If i >= max(IOBTreeInstance), it's maximally slow, and loads the entire
IOBTreeInstance.

> As there is no theoretical reason why "intersection" should access more
> data then the "has_key" test, there is obviously unused optimization
> potential.

Right.  See the paper I referenced last time for mounds of untapped
optimization potential.

> Would you mind when I tried to optimize "intersection"?

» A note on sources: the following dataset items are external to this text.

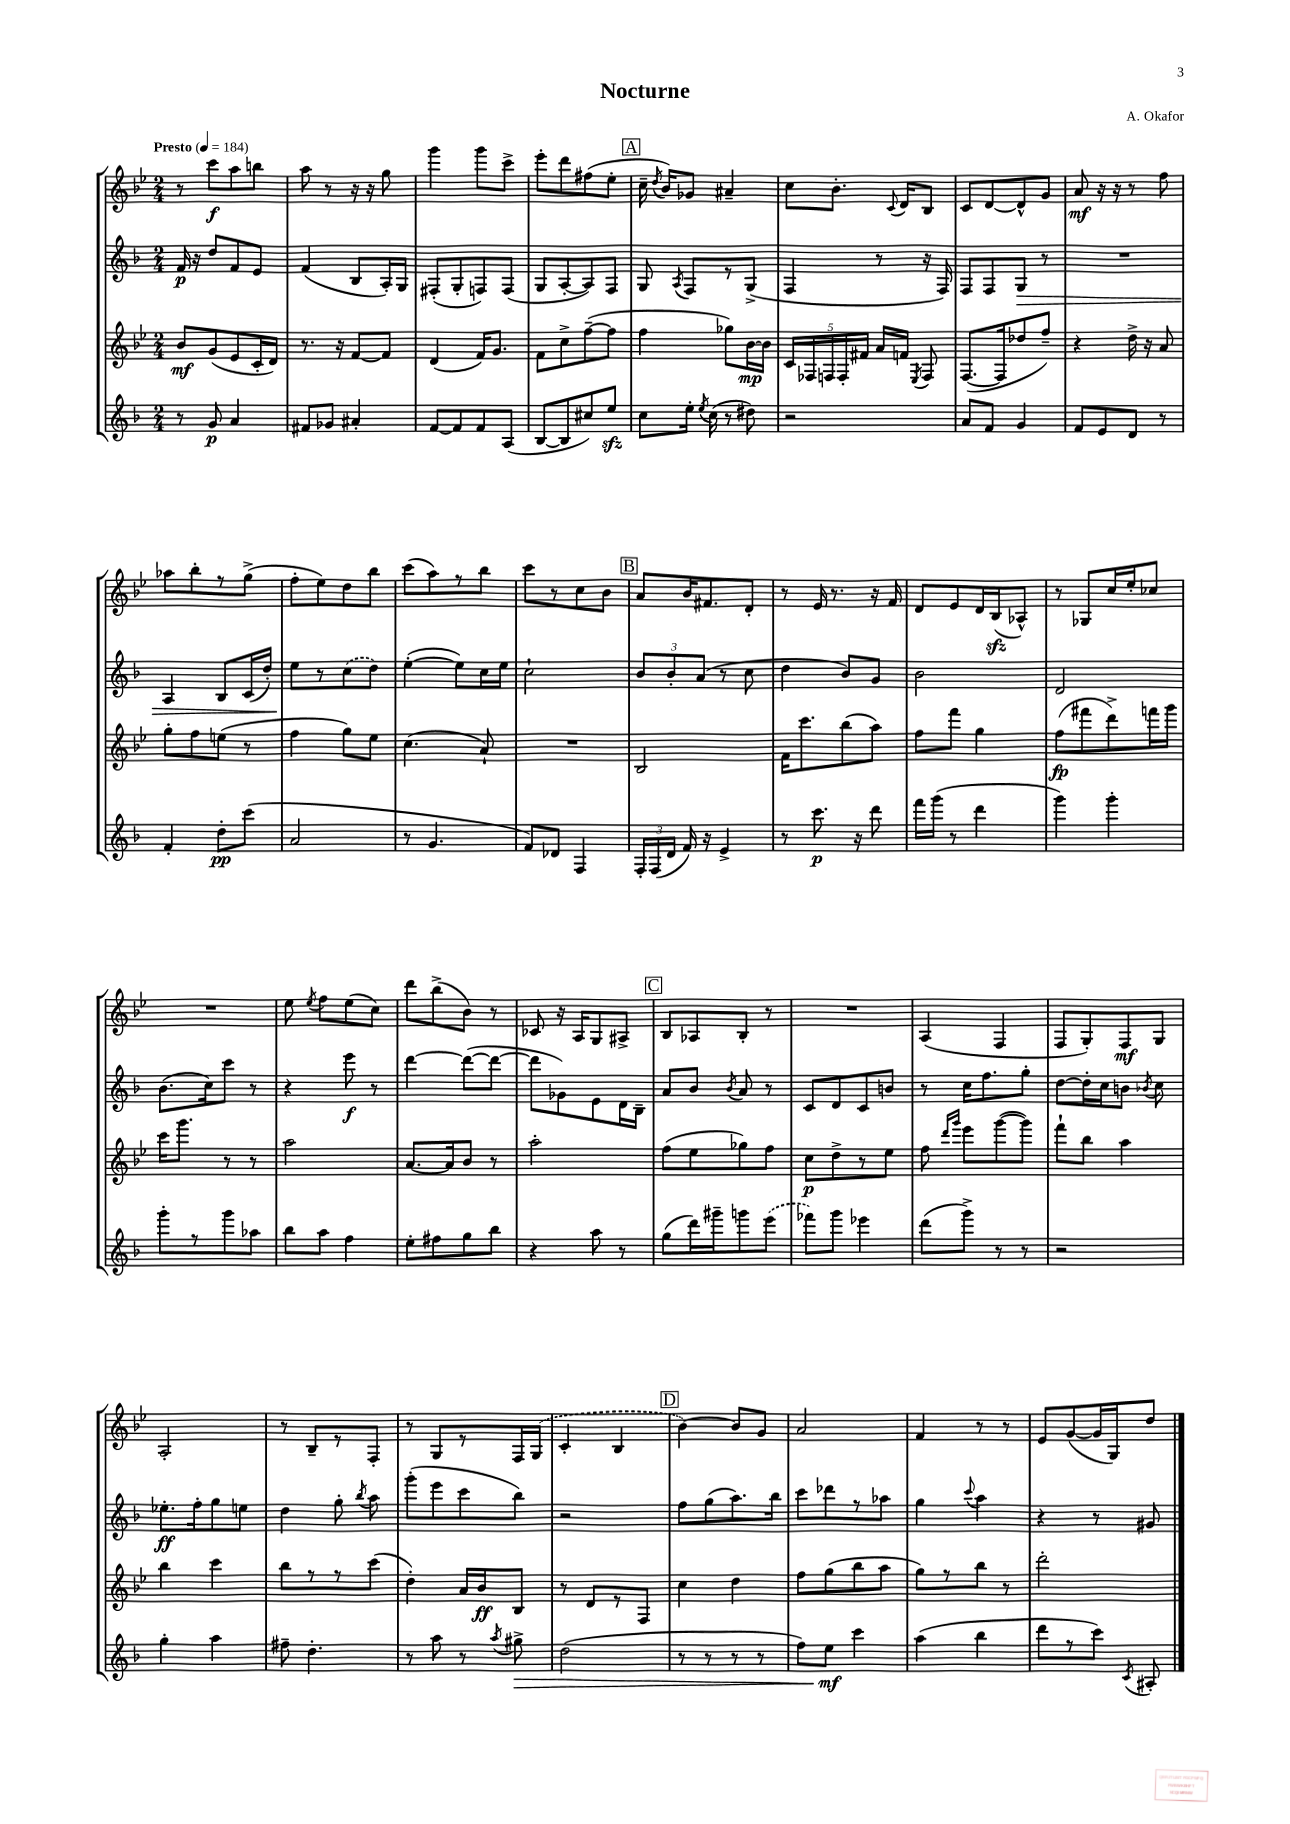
\header { title = "Nocturne" composer = "A. Okafor" }
<<
\new StaffGroup <<
\new Staff = "s0" {
    \clef treble \key bes \major \numericTimeSignature \time 2/4 \tempo "Presto" 4 = 184
    \autoBeamOff r8 c'''8[\f a''8 b''8] |
    a''8 r8 r16 r16 g''8 |
    g'''4 g'''8[ c'''8]-> |
    ees'''8[-. d'''8 fis''8( ees''8]-. |
    \mark \markup { \box "A" } c''16-- \acciaccatura { d''8 } bes'16[) ges'8] ais'4-- |
    c''8[ bes'8.]-. \appoggiatura { c'8 } d'16[ bes8] |
    c'8[ d'8~ d'8-^ g'8] |
    a'8\mf r16 r16 r8 f''8 |
    aes''8[ bes''8-. r8 g''8]->( |
    f''8[-. ees''8) d''8 bes''8] |
    c'''8[( a''8) r8 bes''8] |
    c'''8[ r8 c''8 bes'8] |
    \mark \markup { \box "B" } a'8[ bes'16 fis'8. d'8]-. |
    r8 ees'16 r8. r16 f'16 |
    d'8[ ees'8 d'16 bes16\sfz( aes8]-^) |
    r8 ges8[ c''16 ees''16-. ces''8] |
    R2 |
    ees''8 \acciaccatura { ees''8 } f''8[ ees''8( c''8]) |
    d'''8[ bes''8->( bes'8]) r8 |
    ces'8 r16 a16[ g8 ais8]-> |
    \mark \markup { \box "C" } bes8[ aes8 bes8]-. r8 |
    R2 |
    a4( f4 |
    f8[ g8-.) f8\mf g8] |
    a2-. |
    r8 bes8[-- r8 f8]-. |
    r8 g8[ r8 f16 \once \slurDashed g16]( |
    c'4-. bes4 |
    \mark \markup { \box "D" } bes'4~) bes'8[ g'8] |
    a'2 |
    f'4 r8 r8 |
    ees'8[ g'8~( g'16 g16) d''8] \bar "|." |
}
\new Staff = "s1" {
    \clef treble \key f \major \numericTimeSignature \time 2/4
    \autoBeamOff f'16\p r16 d''8[ f'8 e'8] |
    f'4( bes8[ a16-.) g16] |
    fis8[-.( g8-. f8) f8]( |
    g8[ a8~-. a8) f8] |
    \mark \markup { \box "A" } g8 \acciaccatura { a8 } f8[ r8 g8]->( |
    f4 r8 r16 f16) |
    f8[ f8 g8]\> r8 |
    R2 |
    a4 bes8[ c'16( d''16]-.) |
    e''8[\! r8 \once \slurDashed c''8( d''8]) |
    e''4~-.( e''8[) c''16 e''16] |
    c''2-! |
    \mark \markup { \box "B" } \tuplet 3/2 { bes'8[ bes'8-. a'8]( } r8 c''8 |
    d''4 bes'8[) g'8] |
    bes'2 |
    d'2 |
    bes'8.[( c''16) c'''8] r8 |
    r4 e'''8\f r8 |
    d'''4~ d'''8[~( d'''8]~ |
    d'''8[ ges'8) e'8 d'16 bes16]-- |
    \mark \markup { \box "C" } a'8[ bes'8] \acciaccatura { bes'8 } a'8 r8 |
    c'8[ d'8 c'8 b'8] |
    r8 c''16[ f''8. g''8]-. |
    d''8[~ d''16-. c''16 b'8] \acciaccatura { bes'8 } c''8 |
    ees''8.[-.\ff f''16-. g''8 e''8] |
    d''4 g''8-. \acciaccatura { bes''8 } a''8 |
    g'''8[-.( e'''8 c'''8 bes''8]) |
    r2 |
    \mark \markup { \box "D" } f''8[ g''8( a''8.) bes''16] |
    c'''8[ des'''8 r8 aes''8] |
    g''4 \appoggiatura { c'''8 } a''4 |
    r4 r8 gis'8 \bar "|." |
}
\new Staff = "s2" {
    \clef treble \key bes \major \numericTimeSignature \time 2/4
    \autoBeamOff bes'8[\mf g'8( ees'8 c'16-. d'16]) |
    r8. r16 f'8[~ f'8] |
    d'4( f'16[) g'8.] |
    f'8[ c''8-> f''8~--( f''8] |
    \mark \markup { \box "A" } f''4 ges''8[) bes'16~\mp bes'16] |
    \tuplet 5/4 { c'16[ fes16 f16 f16-. fis'16] } a'16[ f'16] \acciaccatura { ees8 } f8 |
    f8.[~( f16 des''8 f''8]--) |
    r4 d''16-> r16 a'8 |
    g''8[-. f''8 e''8]( r8 |
    f''4 g''8[) ees''8] |
    c''4.( a'8-!) |
    R2 |
    \mark \markup { \box "B" } bes2 |
    f'16[ c'''8. bes''8( a''8]) |
    f''8[ f'''8] g''4 |
    f''8[\fp( fis'''8 d'''8->) f'''16 g'''16] |
    c'''16[ g'''8.] r8 r8 |
    a''2 |
    a'8.[~ a'16 bes'8] r8 |
    a''2-. |
    \mark \markup { \box "C" } f''8[( ees''8 ges''8) f''8] |
    c''8[\p d''8-> r8 ees''8] |
    f''8 \grace { d'''16[ g'''16] } ees'''8[ g'''8~( g'''8]) |
    f'''8[-! bes''8] a''4 |
    bes''4 c'''4 |
    bes''8[ r8 r8 c'''8]( |
    d''4-.) a'16[ bes'16\ff bes8] |
    r8 d'8[ r8 f8] |
    \mark \markup { \box "D" } c''4 d''4 |
    f''8[ g''8( bes''8 a''8] |
    g''8[) r8 bes''8] r8 |
    d'''2-. \bar "|." |
}
\new Staff = "s3" {
    \clef treble \key f \major \numericTimeSignature \time 2/4
    \autoBeamOff r8 g'8\p a'4 |
    fis'8[ ges'8] ais'4-. |
    f'8[~ f'8 f'8 a8]( |
    bes8[~ bes8 cis''8) e''8]\sfz |
    \mark \markup { \box "A" } c''8[ e''16]-. \acciaccatura { e''8 } c''16( r8 dis''8) |
    r2 |
    a'8[ f'8] g'4 |
    f'8[ e'8 d'8] r8 |
    f'4-. d''8[-.\pp c'''8]( |
    a'2 |
    r8 g'4. |
    f'8[) des'8] f4 |
    \mark \markup { \box "B" } \tuplet 3/2 { f16[-. f16( d'16] } f'16) r16 e'4-> |
    r8 c'''8.\p r16 d'''8 |
    f'''16[ g'''16]( r8 d'''4 |
    g'''4) g'''4-. |
    g'''8[-. r8 g'''8 aes''8] |
    bes''8[ a''8] f''4 |
    e''8[-. fis''8 g''8 bes''8] |
    r4 a''8 r8 |
    \mark \markup { \box "C" } g''8[( d'''16) gis'''16-- g'''8 \once \slurDashed e'''8]( |
    fes'''8[) g'''8] ees'''4 |
    d'''8[( g'''8]->) r8 r8 |
    r2 |
    g''4-. a''4 |
    fis''8-- d''4.-. |
    r8 a''8 r8 \acciaccatura { a''8 } gis''8->\> |
    d''2( |
    \mark \markup { \box "D" } r8 r8 r8 r8 |
    f''8[) e''8]\mf\! c'''4 |
    a''4( bes''4 |
    d'''8[ r8 c'''8]) \acciaccatura { c'8 } ais8-. \bar "|." |
}
>>
>>
\layout { \context { \Score \remove "Bar_number_engraver" } }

I think it would be great if you wrote it in Python.  The kinds of
algorithms in the referenced paper do tons of low-level fiddling, so get a
real advantage from being coded in C.  The only optimization I've seen
talked about *here* is "intersecting two containers of vastly different
sizes", common to your and Andreas's posts.  You can get orders-of-magnitude
speedup by writing that in Python (as Andreas reported for his Python loop).

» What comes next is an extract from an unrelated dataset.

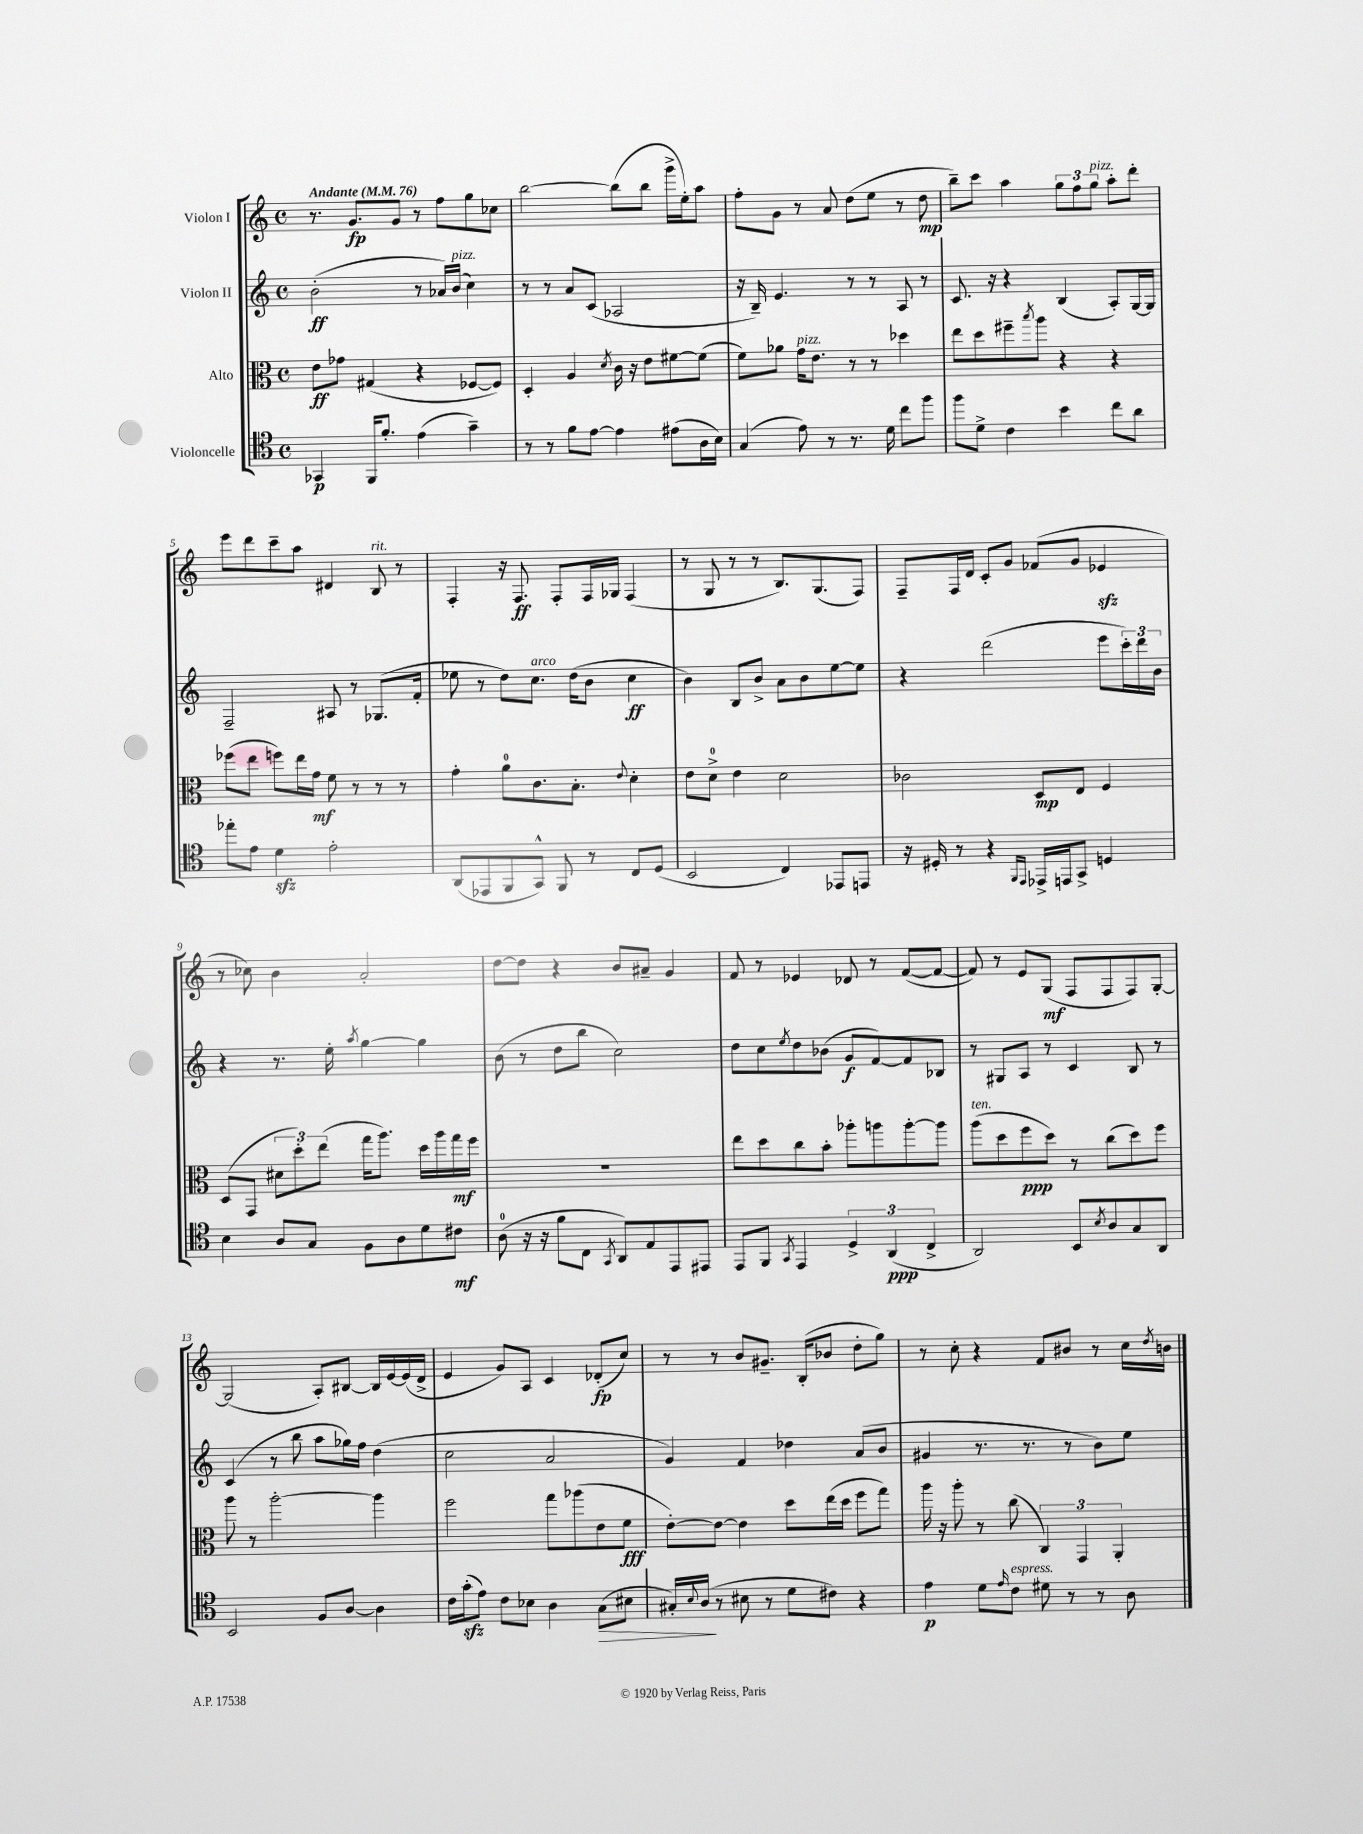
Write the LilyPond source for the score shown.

Writing this specific optimization in C instead would buy little extra
performance.  No matter which language it's written in, it will spend most
time doing searches, and Python "key in btree" (3.3; btree.has_key(key) in
3.2) triggers the same C search code as the long-winded way to do a search
in C.  Writing in C would be several thousands times more likely to
introduce a subtle bug.  In contrast, it's hard to write a buggy Python
function for this simple optimization, and it's much easier for people to
tune and experiment then.

And tuning is necessary, because at some point it's going to be faster to
use the builtin intersection.  If the containers have sizes M and N, the
"iteratively search for keys" method always takes O(M * log N) time, while
the builtin method takes worst-case O(M+N) time.  The latter eventually
dominates, no matter how cleverly the former is coded.

BTW, the algorithms in the paper *can* be very fast even when M and N are
both very large (they adapt to the data in the containers, not just to the
container sizes), but require multiple clever low-level search strategies.